**WORK TO COMPLETE**:
Gather each line from the items below that contains the string "sont". Case matters.

**Saved data entries**:
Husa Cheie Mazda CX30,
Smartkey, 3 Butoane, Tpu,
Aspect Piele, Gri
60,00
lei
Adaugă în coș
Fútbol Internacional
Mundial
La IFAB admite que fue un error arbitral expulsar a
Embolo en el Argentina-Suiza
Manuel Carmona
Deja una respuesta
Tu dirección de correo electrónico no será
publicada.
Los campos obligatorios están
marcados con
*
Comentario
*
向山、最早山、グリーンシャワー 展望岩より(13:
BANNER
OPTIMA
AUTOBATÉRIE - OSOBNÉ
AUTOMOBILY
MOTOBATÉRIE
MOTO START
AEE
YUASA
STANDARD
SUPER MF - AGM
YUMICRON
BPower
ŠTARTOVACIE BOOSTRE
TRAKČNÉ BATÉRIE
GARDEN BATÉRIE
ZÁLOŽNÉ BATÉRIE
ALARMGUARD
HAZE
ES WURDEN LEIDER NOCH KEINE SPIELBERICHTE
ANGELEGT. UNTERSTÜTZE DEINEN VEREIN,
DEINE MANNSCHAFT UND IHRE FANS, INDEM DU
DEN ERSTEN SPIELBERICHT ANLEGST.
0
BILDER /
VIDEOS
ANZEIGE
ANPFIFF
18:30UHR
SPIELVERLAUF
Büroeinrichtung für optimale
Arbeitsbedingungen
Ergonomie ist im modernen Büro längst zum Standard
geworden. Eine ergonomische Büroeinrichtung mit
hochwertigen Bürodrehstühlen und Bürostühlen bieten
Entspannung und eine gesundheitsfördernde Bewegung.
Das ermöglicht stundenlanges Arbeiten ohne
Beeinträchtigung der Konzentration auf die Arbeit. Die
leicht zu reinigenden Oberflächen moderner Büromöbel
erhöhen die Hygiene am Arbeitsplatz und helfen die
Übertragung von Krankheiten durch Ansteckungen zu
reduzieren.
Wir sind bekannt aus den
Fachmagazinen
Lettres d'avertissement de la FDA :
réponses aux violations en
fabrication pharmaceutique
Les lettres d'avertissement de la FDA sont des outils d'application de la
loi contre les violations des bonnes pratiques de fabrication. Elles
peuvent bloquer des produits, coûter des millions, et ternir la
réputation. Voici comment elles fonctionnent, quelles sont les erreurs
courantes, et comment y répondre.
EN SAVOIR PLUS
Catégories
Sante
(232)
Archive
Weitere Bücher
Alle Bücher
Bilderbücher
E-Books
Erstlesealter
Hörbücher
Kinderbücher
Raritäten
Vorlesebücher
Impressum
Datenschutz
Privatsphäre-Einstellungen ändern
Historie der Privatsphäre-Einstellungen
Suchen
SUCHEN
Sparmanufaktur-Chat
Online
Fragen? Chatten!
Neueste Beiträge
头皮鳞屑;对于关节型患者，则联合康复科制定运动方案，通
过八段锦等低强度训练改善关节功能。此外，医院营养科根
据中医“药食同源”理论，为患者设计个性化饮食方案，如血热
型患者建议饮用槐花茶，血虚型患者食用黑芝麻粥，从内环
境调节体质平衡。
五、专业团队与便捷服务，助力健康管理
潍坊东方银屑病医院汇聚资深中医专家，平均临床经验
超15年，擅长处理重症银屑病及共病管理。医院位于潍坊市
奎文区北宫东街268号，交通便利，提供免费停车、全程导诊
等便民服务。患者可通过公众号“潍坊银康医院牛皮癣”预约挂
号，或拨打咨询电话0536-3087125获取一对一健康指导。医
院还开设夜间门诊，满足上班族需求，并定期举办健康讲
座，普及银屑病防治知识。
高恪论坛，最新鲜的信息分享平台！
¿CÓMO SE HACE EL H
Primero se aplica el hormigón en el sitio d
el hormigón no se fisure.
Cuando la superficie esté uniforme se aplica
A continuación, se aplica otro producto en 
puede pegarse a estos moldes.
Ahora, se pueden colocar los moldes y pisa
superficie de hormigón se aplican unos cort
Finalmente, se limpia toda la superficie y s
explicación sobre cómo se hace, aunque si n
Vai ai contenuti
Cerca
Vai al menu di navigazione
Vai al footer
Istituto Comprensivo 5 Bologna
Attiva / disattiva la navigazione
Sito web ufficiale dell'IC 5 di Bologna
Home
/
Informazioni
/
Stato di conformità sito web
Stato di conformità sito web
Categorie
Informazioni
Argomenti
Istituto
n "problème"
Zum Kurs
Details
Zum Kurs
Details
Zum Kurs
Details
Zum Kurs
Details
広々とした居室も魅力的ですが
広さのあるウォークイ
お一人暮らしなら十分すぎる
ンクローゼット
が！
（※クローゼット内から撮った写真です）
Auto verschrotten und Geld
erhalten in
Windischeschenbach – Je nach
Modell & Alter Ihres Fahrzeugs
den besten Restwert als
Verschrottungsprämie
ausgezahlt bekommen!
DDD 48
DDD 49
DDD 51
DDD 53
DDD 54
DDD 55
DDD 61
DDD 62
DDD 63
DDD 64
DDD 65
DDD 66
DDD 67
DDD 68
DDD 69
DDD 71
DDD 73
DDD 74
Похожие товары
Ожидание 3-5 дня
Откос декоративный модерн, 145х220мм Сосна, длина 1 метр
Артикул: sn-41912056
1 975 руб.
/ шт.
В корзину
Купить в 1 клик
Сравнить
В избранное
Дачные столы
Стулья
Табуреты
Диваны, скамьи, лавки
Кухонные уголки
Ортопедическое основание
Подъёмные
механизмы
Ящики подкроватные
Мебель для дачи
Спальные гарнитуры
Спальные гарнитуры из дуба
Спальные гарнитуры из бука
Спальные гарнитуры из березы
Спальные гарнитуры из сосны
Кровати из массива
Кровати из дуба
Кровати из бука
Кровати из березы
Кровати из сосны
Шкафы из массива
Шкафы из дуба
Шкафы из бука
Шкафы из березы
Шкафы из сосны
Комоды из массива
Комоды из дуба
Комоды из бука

**ANSWER SECTION**:
Les lettres d'avertissement de la FDA sont des outils d'application de la
réputation. Voici comment elles fonctionnent, quelles sont les erreurs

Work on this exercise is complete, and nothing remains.